Expérience incroyable : l’IA incarnée fait tourner un stylo et nettoie le salon dans une nouvelle étude étonnante !

Meta et Nvidia enseignent à leurs systèmes d’IA à interagir avec le monde réel grâce à des simulations

La capacité des systèmes d’intelligence artificielle (IA) à écrire des sonnets ou à faire des reprises de chansons de Nirvana à la manière de Homer Simpson est impressionnante. Cependant, pour que ces systèmes soient acceptés par tous, ils doivent être capables de faire quelque chose de plus pratique. C’est pourquoi Meta et Nvidia ont mis au point des techniques permettant à leurs systèmes d’IA d’apprendre à effectuer des tâches concrètes, allant de tours de magie avec un stylo à des tâches ménagères collaboratives.

L’utilisation de simulations pour apprendre à maîtriser le monde réel

Le monde réel est complexe, désordonné et lent. Les agents d’IA qui apprennent à contrôler des robots et à effectuer des tâches, comme ouvrir un tiroir et y mettre quelque chose, doivent répéter cette tâche des centaines, voire des milliers de fois. Cela prendrait des jours, mais si on leur fait faire cette tâche dans une simulation raisonnablement réaliste du monde réel, ils peuvent apprendre à la réaliser presque aussi bien en seulement une ou deux minutes.

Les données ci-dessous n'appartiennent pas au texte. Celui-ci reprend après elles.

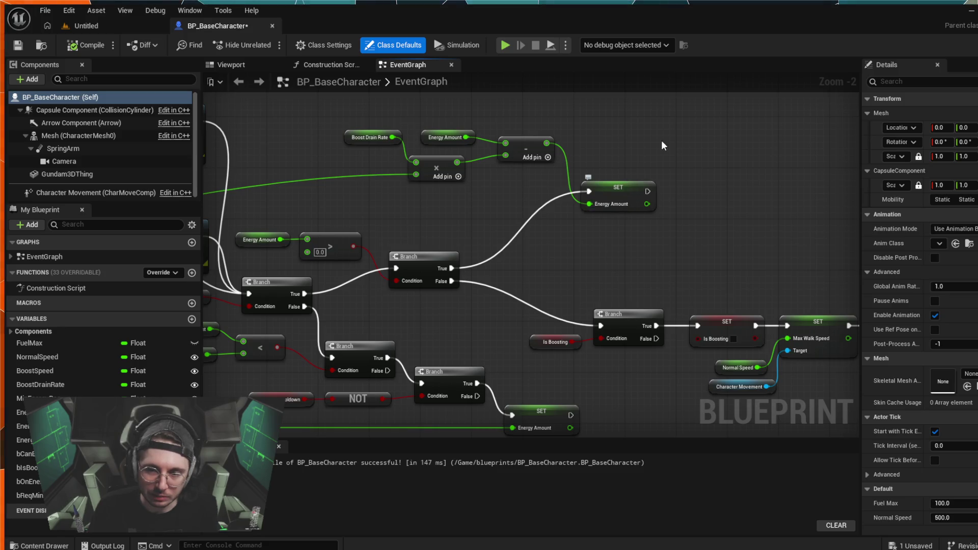
scroll(497, 231, "down", 3)
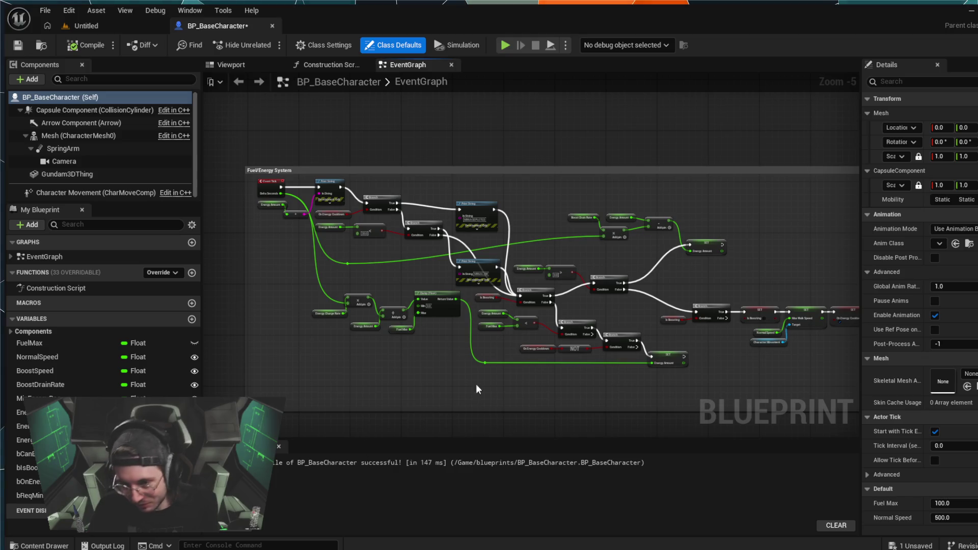
scroll(723, 218, "up", 4)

Nvidia a ajouté une couche d’automatisation supplémentaire à l’utilisation de simulations en appliquant un modèle de langage avancé pour aider à écrire le code d’apprentissage par renforcement qui guide une IA naïve dans l’amélioration d’une tâche. Ils appellent cela Evolution-driven Universal REward Kit for Agent, ou EUREKA. Ce modèle a montré une grande efficacité lorsqu’il s’agit d’apprendre à un agent à trier des objets par couleur, par exemple. Il est même capable d’itérer sur son propre code, s’améliorant au fur et à mesure et se généralisant à différentes applications.

L’utilisation de cette technique permet aux agents d’IA de réaliser des tâches virtuelles de dextérité et de locomotion avec succès. Par exemple, ils peuvent utiliser des ciseaux assez efficacement. Cependant, faire fonctionner ces actions dans le monde réel reste un défi différent. Malgré cela, cela démontre que Nvidia ne se contente pas de parler d’IA générative, mais qu’ils la mettent réellement en pratique.

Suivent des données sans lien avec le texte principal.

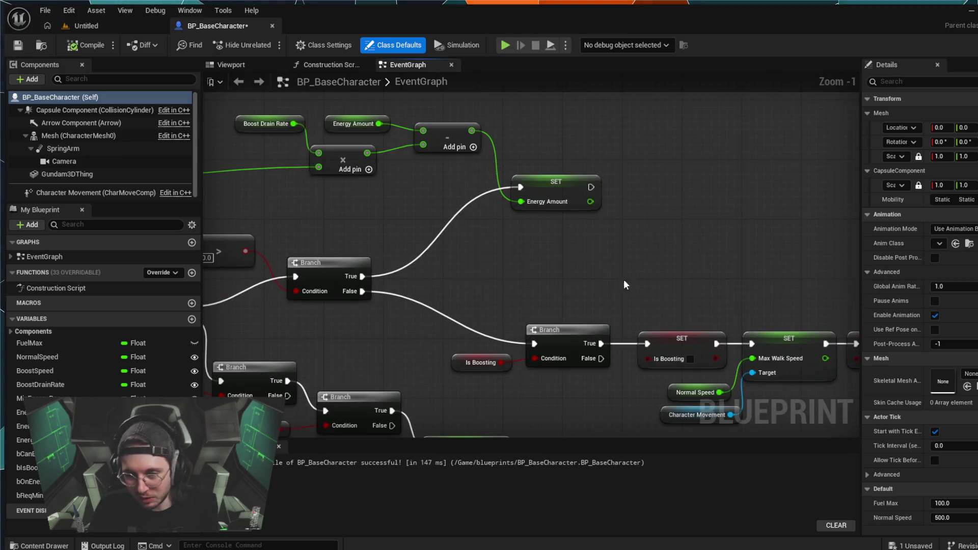
scroll(624, 279, "up", 1)
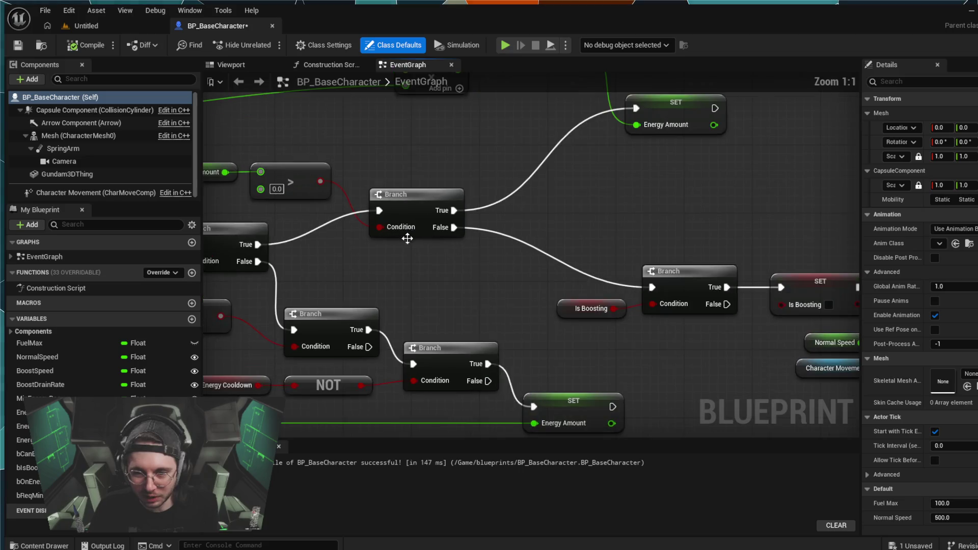
left_click_drag(407, 238, 463, 277)
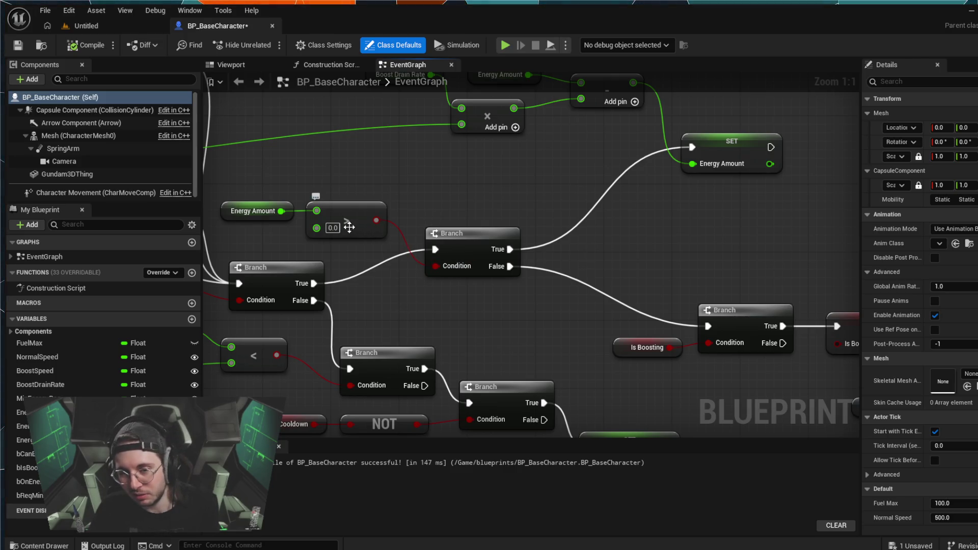
Step: Follow the boost-state Branch chain through the cooldown Delay nodes back to the Boost input section
mouse_move(771, 386)
left_mouse_down()
mouse_move(648, 319)
mouse_move(544, 289)
left_mouse_up()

Nouveaux habitats pour les futurs compagnons robots

Meta s’intéresse également à l’IA incarnée et a annoncé plusieurs avancées dans ce domaine. Ils ont d’abord présenté une nouvelle version de leur ensemble de données « Habitat ». Cette version améliorée propose des environnements 3D quasi-photoréalistes et soigneusement annotés, dans lesquels un agent d’IA peut se déplacer. L’objectif de Meta est de rendre ces environnements virtuels plus accessibles et plus faciles à utiliser.

La version 2.0 de Habitat, sortie ultérieurement, propose plus d’environnements interactifs et physiquement réalistes. Meta a également constitué une bibliothèque d’objets pouvant peupler ces environnements, ce qui s’est avéré être une approche intéressante pour de nombreuses entreprises d’IA.

La dernière version, Habitat 3.0, permet aux avatars humains de partager l’espace avec le robot grâce à la réalité virtuelle (VR). Cela signifie que des personnes ou des agents formés à imiter le comportement humain peuvent interagir avec le robot ou l’environnement en même temps. Cette capacité est cruciale, car elle permet par exemple de former un robot à nettoyer le salon en transportant des assiettes de la table basse à la cuisine et en mettant les vêtements éparpillés dans un panier à linge. Avec un agent humain dans l’espace, le robot peut effectuer cette tâche des milliers de fois en quelques secondes et apprendre à travailler avec ou autour de l’agent humain.

Meta appelle cette tâche de nettoyage « réaménagement social » et une autre tâche importante est la « navigation sociale ». Il s’agit pour le robot de suivre discrètement une personne, par exemple pour rester à portée de voix ou pour assurer sa sécurité, comme un petit robot qui accompagne une personne à la salle de bain à l’hôpital.

Meta a également développé une nouvelle pile logicielle de simulation de robots, appelée HomeRobot, pour les robots Spot de Boston Dynamics et Stretch de Hello Robot. Leur objectif est de standardiser certains logiciels de navigation et de manipulation de base, afin de permettre aux chercheurs de se concentrer sur des aspects plus innovants dans ce domaine.

Les ensembles de données Habitat et HomeRobot sont disponibles sous licence MIT sur les pages GitHub correspondantes, et HSSD-200 est disponible sous licence Creative Commons non commerciale. Les chercheurs sont donc invités à les utiliser et à les explorer.